Борец всхлипнул, уткнулся в широкие, как лопата, ладони и тоже заплакал.

СПЕКТАКЛЬ В СЕЛЕ ОГРЫЗОВЕ

Военная страда окончена, и красноармеец Павел Мохов опять в родном своем селе Огрызове.

Была весенняя пора, все цвело и зеленело, целыми днями тюрликали в выси жаворонки, а по ночам пели соловьи. Навозница кончилась, до сенокоса еще далече, крестьяне отдыхали, справлялись солнечные праздники: Николай вешний, троица, духов день - с молебнами, трезвоном колоколов, крестными ходами, бесшабашной гульбой и мордобоем.

- Вот черти! Живут, как самая отсталая национальность, - возмущался Павел Мохов. - Ежели с птичьего полета по-глядеть, то революции-то здесь и не ночевало никакой. Позор!

И, недолго думая, образовал театральный кружок-ячейку.

Народ ничего не понимал, в члены записывались очень мало. А когда дьячок пустил для озорства слух, что записавшимся будут селедки выдавать, в ячейку привалило все село, даже древние старцы и старухи.
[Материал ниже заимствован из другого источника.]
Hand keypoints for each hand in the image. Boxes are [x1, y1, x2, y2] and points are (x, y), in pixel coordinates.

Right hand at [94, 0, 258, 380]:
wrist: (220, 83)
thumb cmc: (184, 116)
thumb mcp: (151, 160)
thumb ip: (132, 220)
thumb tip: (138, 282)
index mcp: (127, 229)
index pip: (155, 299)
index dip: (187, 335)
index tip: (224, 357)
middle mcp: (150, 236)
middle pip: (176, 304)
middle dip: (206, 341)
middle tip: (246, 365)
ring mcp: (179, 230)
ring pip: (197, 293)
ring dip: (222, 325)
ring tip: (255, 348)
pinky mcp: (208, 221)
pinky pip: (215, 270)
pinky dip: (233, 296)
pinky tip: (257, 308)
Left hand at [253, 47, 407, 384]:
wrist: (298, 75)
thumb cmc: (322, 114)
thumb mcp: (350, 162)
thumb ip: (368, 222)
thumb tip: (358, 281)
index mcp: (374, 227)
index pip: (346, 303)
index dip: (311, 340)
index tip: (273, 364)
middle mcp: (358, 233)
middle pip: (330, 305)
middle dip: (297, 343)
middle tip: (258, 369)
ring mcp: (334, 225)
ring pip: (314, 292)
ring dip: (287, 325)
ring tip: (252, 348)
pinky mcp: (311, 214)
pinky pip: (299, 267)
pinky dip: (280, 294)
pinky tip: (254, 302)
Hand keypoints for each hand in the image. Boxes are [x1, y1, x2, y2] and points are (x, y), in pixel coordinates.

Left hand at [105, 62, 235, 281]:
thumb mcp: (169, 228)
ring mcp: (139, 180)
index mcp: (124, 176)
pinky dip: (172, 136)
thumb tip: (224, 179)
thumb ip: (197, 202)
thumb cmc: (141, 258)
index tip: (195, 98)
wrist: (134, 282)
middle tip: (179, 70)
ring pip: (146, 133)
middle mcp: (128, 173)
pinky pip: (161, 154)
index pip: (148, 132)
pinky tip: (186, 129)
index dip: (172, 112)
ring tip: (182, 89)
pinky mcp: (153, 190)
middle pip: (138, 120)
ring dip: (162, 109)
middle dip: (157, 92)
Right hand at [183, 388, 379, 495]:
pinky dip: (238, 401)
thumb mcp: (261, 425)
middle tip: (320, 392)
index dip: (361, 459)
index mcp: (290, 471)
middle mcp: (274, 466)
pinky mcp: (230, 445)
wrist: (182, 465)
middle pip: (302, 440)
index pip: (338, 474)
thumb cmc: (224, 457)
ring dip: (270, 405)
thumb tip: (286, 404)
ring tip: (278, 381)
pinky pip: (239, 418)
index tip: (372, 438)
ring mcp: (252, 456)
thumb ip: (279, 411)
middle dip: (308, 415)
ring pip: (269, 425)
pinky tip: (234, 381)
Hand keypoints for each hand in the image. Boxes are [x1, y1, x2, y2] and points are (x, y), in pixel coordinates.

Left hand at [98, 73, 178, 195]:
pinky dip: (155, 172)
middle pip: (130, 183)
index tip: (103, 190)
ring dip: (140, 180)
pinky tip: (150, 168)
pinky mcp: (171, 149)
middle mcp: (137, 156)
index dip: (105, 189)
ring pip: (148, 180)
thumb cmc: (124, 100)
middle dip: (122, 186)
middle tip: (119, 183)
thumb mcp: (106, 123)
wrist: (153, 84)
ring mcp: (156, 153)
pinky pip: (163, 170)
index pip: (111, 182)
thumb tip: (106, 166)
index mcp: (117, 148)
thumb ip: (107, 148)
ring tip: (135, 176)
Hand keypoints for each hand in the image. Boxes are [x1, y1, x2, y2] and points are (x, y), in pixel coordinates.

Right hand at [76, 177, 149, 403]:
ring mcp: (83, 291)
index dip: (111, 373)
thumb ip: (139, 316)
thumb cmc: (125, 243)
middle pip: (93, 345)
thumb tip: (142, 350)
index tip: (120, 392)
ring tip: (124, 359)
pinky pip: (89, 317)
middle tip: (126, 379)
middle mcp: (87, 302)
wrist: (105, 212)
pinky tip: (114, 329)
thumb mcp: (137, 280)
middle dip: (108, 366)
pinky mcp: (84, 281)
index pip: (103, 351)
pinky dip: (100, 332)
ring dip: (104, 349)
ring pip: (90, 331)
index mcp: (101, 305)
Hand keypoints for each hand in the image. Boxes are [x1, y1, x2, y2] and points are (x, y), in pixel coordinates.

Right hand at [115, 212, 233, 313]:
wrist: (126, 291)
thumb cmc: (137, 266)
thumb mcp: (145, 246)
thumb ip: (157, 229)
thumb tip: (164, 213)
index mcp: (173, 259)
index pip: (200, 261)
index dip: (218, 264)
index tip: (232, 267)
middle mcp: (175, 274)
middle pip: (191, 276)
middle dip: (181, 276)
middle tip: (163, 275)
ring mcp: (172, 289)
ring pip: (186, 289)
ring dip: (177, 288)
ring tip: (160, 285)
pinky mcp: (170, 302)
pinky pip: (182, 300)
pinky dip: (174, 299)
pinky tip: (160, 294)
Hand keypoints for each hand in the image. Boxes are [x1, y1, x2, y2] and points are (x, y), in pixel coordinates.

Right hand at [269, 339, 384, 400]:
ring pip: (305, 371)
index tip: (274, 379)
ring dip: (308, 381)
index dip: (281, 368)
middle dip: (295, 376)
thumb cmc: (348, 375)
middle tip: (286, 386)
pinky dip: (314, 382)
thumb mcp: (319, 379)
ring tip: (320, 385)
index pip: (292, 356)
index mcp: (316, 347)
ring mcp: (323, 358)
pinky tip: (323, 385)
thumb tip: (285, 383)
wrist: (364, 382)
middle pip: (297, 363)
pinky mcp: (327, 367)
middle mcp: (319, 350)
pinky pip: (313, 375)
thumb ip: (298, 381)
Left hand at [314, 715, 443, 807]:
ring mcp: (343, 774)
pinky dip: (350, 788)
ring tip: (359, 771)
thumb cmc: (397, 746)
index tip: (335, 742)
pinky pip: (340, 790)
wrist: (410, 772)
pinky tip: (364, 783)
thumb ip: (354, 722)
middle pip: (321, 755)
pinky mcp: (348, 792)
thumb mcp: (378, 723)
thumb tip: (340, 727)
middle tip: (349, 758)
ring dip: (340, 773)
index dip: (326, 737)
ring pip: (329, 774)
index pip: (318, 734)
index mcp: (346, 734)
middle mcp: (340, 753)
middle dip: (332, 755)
Председатель Павел Мохов рассмеялся и колченогой старушонке Секлетинье задал такой вопрос:

- Хорошо, я тебя, бабушка, зарегистрирую. Вот тебе роль, играй первую любовницу. Можешь?

- Играй сам, толсторожий дурак, - зашамкала бабка, приседая на кривую ногу. - Подай мои селедки, что по закону причитается… Три штуки.

Вообще было много хлопот с кружком. Потом наладилось. Через неделю разыграли в школе веселый фарс, крестьяне хохотали, просили еще сыграть, сулили платить яйцами, молоком, сметаной.

Сам же Павел Мохов к сцене совершенно непригоден: терял себя, трясся, бормотал глупости, а театр ужасно любил. Поэтому на солдатских спектаклях в городе ему обычно поручалось стрелять за кулисами из револьвера. И уж всегда бывало грохнет момент в момент.

Здесь он точно так же ограничил себя этой, на взгляд - малой, но все же ответственной ролью.

Только вот беда: не было пьес. Написали в уездный город. Выслали "Юлия Цезаря". Когда подсчитали действующих лиц - сорок человек - без малого все село должно играть, а кто же смотреть-то будет?